(Task instructions):
Rewrite the lines of every item below with "phylum" changed to "division" and all other text left as it stands. Omit the pictures from your answer.

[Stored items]

━━━━━━━━━━━━━━━━━━━━

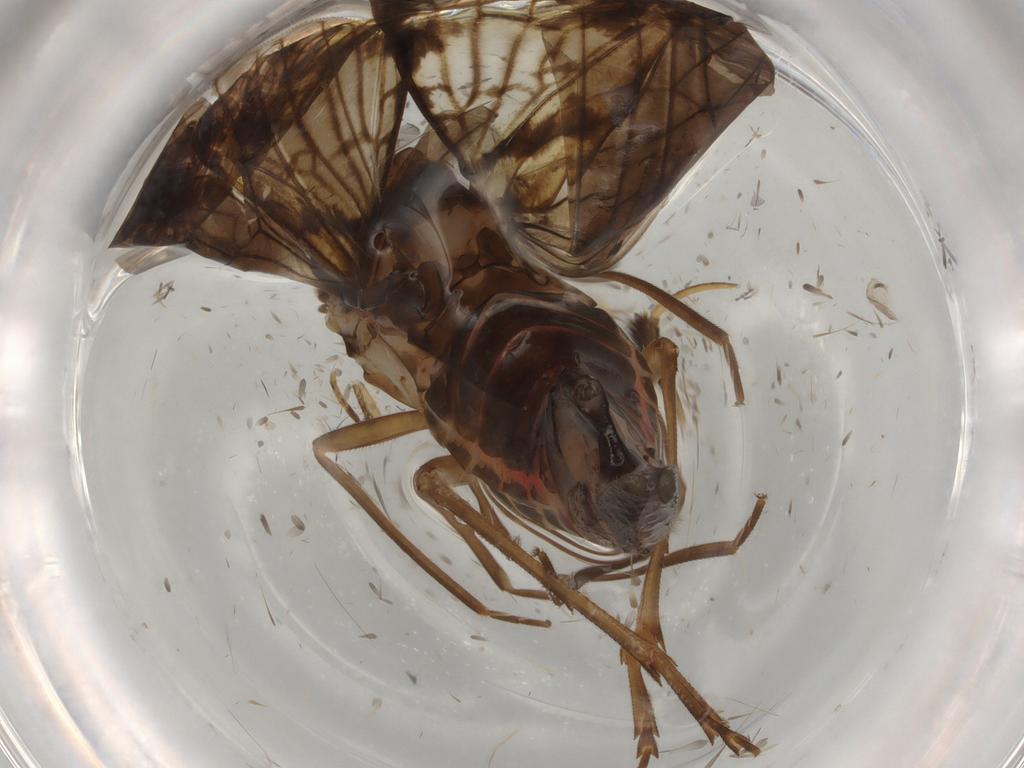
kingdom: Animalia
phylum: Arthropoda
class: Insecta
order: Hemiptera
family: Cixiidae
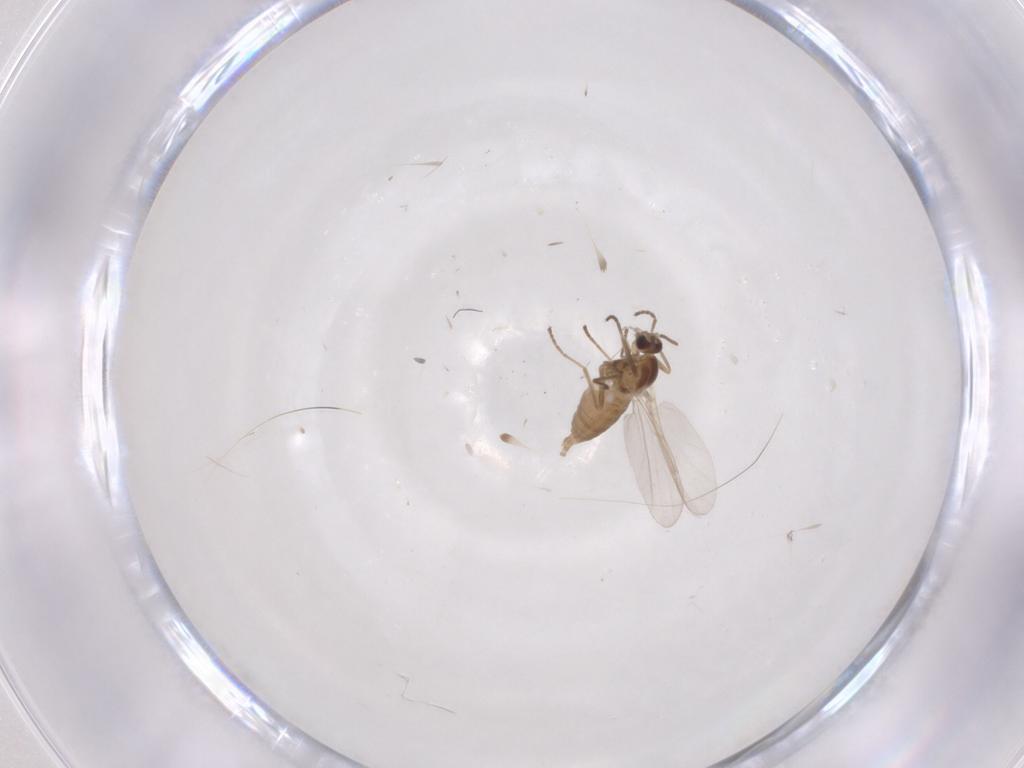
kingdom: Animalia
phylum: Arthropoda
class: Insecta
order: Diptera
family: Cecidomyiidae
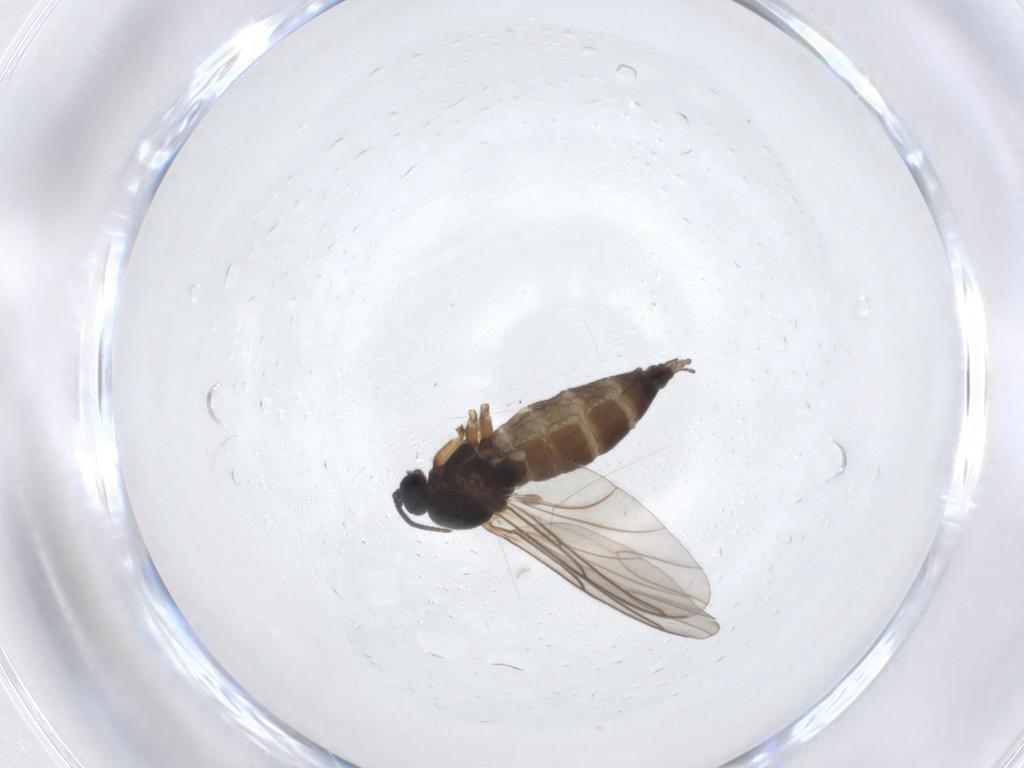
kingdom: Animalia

━━━━━━━━━━━━━━━━━━━━

(Expected answer):
kingdom: Animalia
division: Arthropoda
class: Insecta
order: Hemiptera
family: Cixiidae
kingdom: Animalia
division: Arthropoda
class: Insecta
order: Diptera
family: Cecidomyiidae
kingdom: Animalia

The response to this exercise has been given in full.